Life is analog (is it?)

30 Jun 2005 » permalink

Today I started by making myself some test video material for furter timeline implementation testing. I was particularly interested if the sound doesn’t go out of sync with the audio, and if the timeline “cuts” at the excatly right moments. So I did what the old motion editors did with a felt pen:

Dots on timeline

I used Transcode to unpack the camcorder-captured AVI into individual frames and seperate audio. Than I used GIMP to actually draw the dot over the frames and Audacity to edit the sound. Than I packed it back to AVI with transcode again.

The blue bar below the frames is a small piece of sine wave that generates a nice beep for 1/25 of a second (yes, it’s PAL tv here). This way it lasts for excatly one frame. During the playback, if something is out of sync you can clearly see that the “beep” doesn’t sync with the dot flash.

The problem with all timelined video editing is, that there is no “smallest unit” thing. As long as you think about picture everything is fine — the basic unit is one single frame (be it 1/25th of a second or 1/30 of a second). You can’t cut in the middle of a frame.

But there is audio as well. Audio can start in the middle of a frame and can stop in the middle of a frame. Assuming the audio comes in a CD-quality, you get a basic unit of 1/44100th of a second (a single sample). That’s clearly not trackable so you do buffering. And once you do buffering things get compilcated.

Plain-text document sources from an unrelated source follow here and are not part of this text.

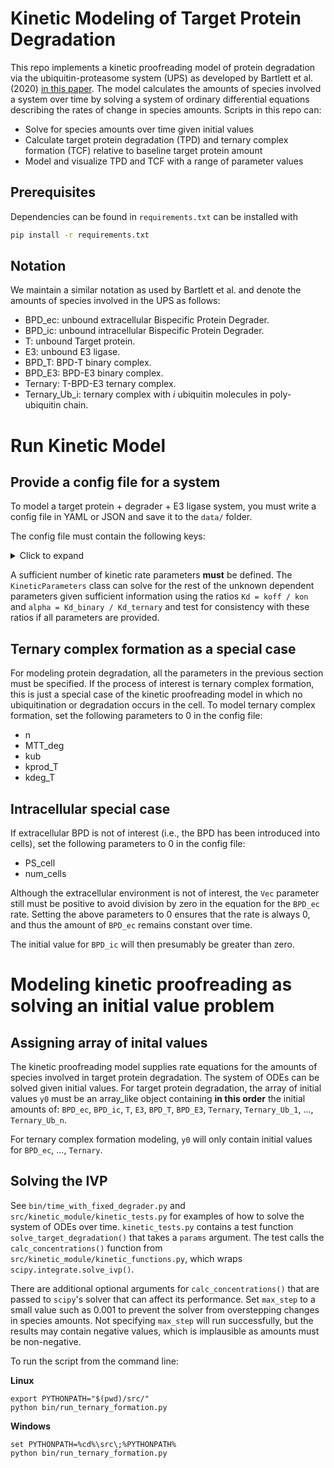 # Kinetic Modeling of Target Protein Degradation
This repo implements a kinetic proofreading model of protein degradation via the ubiquitin-proteasome system (UPS) as developed by Bartlett et al. (2020) [in this paper](https://doi.org/10.1007/s10928-020-09722-z). The model calculates the amounts of species involved a system over time by solving a system of ordinary differential equations describing the rates of change in species amounts. Scripts in this repo can:
- Solve for species amounts over time given initial values
- Calculate target protein degradation (TPD) and ternary complex formation (TCF) relative to baseline target protein amount
- Model and visualize TPD and TCF with a range of parameter values

## Prerequisites
Dependencies can be found in `requirements.txt` can be installed with
```sh
pip install -r requirements.txt
```

## Notation
We maintain a similar notation as used by Bartlett et al. and denote the amounts of species involved in the UPS as follows:

* BPD_ec: unbound extracellular Bispecific Protein Degrader.
* BPD_ic: unbound intracellular Bispecific Protein Degrader.
* T: unbound Target protein.
* E3: unbound E3 ligase.
* BPD_T: BPD-T binary complex.
* BPD_E3: BPD-E3 binary complex.
* Ternary: T-BPD-E3 ternary complex.
* Ternary_Ub_i: ternary complex with *i* ubiquitin molecules in poly-ubiquitin chain.

# Run Kinetic Model
## Provide a config file for a system
To model a target protein + degrader + E3 ligase system, you must write a config file in YAML or JSON and save it to the `data/` folder.

The config file must contain the following keys:
<details>
  <summary>Click to expand</summary>

  <blockquote>

  <details>
    <summary>Kinetic rate parameters</summary>

    ```yaml
    - alpha: ternary complex cooperativity
    - Kd_T_binary: equilibrium dissociation constant of BPD-T binary complex
    - kon_T_binary: kon of BPD + T -> BPD-T
    - koff_T_binary: koff of BPD-T -> BPD + T
    - Kd_T_ternary: equilibrium dissociation constant of T in ternary complex
    - kon_T_ternary: kon of BPD-E3 + T -> T-BPD-E3
    - koff_T_ternary: koff of T-BPD-E3 -> BPD-E3 + T
    - Kd_E3_binary: equilibrium dissociation constant of BPD-E3 binary complex
    - kon_E3_binary: kon of BPD + E3 -> BPD-E3
    - koff_E3_binary: koff of BPD-E3 -> BPD + E3
    - Kd_E3_ternary: equilibrium dissociation constant of E3 in ternary complex
    - kon_E3_ternary: kon of BPD-T + E3 -> T-BPD-E3
    - koff_E3_ternary: koff of T-BPD-E3 -> BPD-T + E3
    ```
  </details>

  <details>
    <summary>Other parameters</summary>

    ```yaml
    - n: number of ubiquitination steps before degradation
    - MTT_deg: mean transit time of degradation
    - kub: transit rate for delay between each ubiquitination step ((n+1) / MTT_deg)
    - fu_ec: fraction unbound extracellular BPD
    - fu_ic: fraction unbound intracellular BPD
    - PS_cell: permeability-surface area product
    - kprod_T: baseline target protein production rate
    - kdeg_T: baseline target protein degradation rate
    - Conc_T_base: baseline target protein concentration
    - Conc_E3_base: baseline E3 concentration
    - num_cells: number of cells in system
    - Vic: intracellular volume
    - Vec: extracellular volume
    ```
  </details>

  </blockquote>
</details>

A sufficient number of kinetic rate parameters **must** be defined. The `KineticParameters` class can solve for the rest of the unknown dependent parameters given sufficient information using the ratios `Kd = koff / kon` and `alpha = Kd_binary / Kd_ternary` and test for consistency with these ratios if all parameters are provided.

## Ternary complex formation as a special case
For modeling protein degradation, all the parameters in the previous section must be specified. If the process of interest is ternary complex formation, this is just a special case of the kinetic proofreading model in which no ubiquitination or degradation occurs in the cell. To model ternary complex formation, set the following parameters to 0 in the config file:
- n
- MTT_deg
- kub
- kprod_T
- kdeg_T

## Intracellular special case
If extracellular BPD is not of interest (i.e., the BPD has been introduced into cells), set the following parameters to 0 in the config file:
- PS_cell
- num_cells

Although the extracellular environment is not of interest, the `Vec` parameter still must be positive to avoid division by zero in the equation for the `BPD_ec` rate. Setting the above parameters to 0 ensures that the rate is always 0, and thus the amount of `BPD_ec` remains constant over time.

The initial value for `BPD_ic` will then presumably be greater than zero.

# Modeling kinetic proofreading as solving an initial value problem
## Assigning array of inital values
The kinetic proofreading model supplies rate equations for the amounts of species involved in target protein degradation. The system of ODEs can be solved given initial values. For target protein degradation, the array of initial values `y0` must be an array_like object containing **in this order** the initial amounts of: `BPD_ec`, `BPD_ic`, `T`, `E3`, `BPD_T`, `BPD_E3`, `Ternary`, `Ternary_Ub_1`, ..., `Ternary_Ub_n`.

For ternary complex formation modeling, `y0` will only contain initial values for `BPD_ec`, ..., `Ternary`.

## Solving the IVP
See `bin/time_with_fixed_degrader.py` and `src/kinetic_module/kinetic_tests.py` for examples of how to solve the system of ODEs over time. `kinetic_tests.py` contains a test function `solve_target_degradation()` that takes a `params` argument. The test calls the `calc_concentrations()` function from `src/kinetic_module/kinetic_functions.py`, which wraps `scipy.integrate.solve_ivp()`.

There are additional optional arguments for `calc_concentrations()` that are passed to `scipy`'s solver that can affect its performance. Set `max_step` to a small value such as 0.001 to prevent the solver from overstepping changes in species amounts. Not specifying `max_step` will run successfully, but the results may contain negative values, which is implausible as amounts must be non-negative.

To run the script from the command line:

**Linux**
```
export PYTHONPATH="$(pwd)/src/"
python bin/run_ternary_formation.py
```
**Windows**
```
set PYTHONPATH=%cd%\src\;%PYTHONPATH%
python bin/run_ternary_formation.py
```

That lead me to a thought how “analog” life actually is. In the digital world everything is a question of “sampling”. If you have audio sampled at 44100 samples per second you get a nice, smooth sound. If it’s only 11000 samples per sec, you can hear it’s “digital”, “jerky”, “not smooth”, “not fluent”. That applies to everything (video framerate, CRT displays refresh rate, CPU cycles…). On the other hand, we have the life itself, which seems to be “analog”. But is it?

When I move my hand,it seems there are no “samples” in the movement. It just moves smothly from one position to the other. Theoretically speaking, there is an infinite number of “points” where my hand can be on it’s (linear) way from one point to the other.

But if you think about atoms (or even smaller elements) that the hand is composed from… atoms can’t be just anywhere. They stick to a “grid” which is of a close-to-infinity resolution. But it surely isn’t infite. If you measure a linear distance between to arbitrary points in space, there is a finite number of positions where a single atom can exist. It’s all a matter of sampling, again.

Everything is digital. I might be wrong in this point though.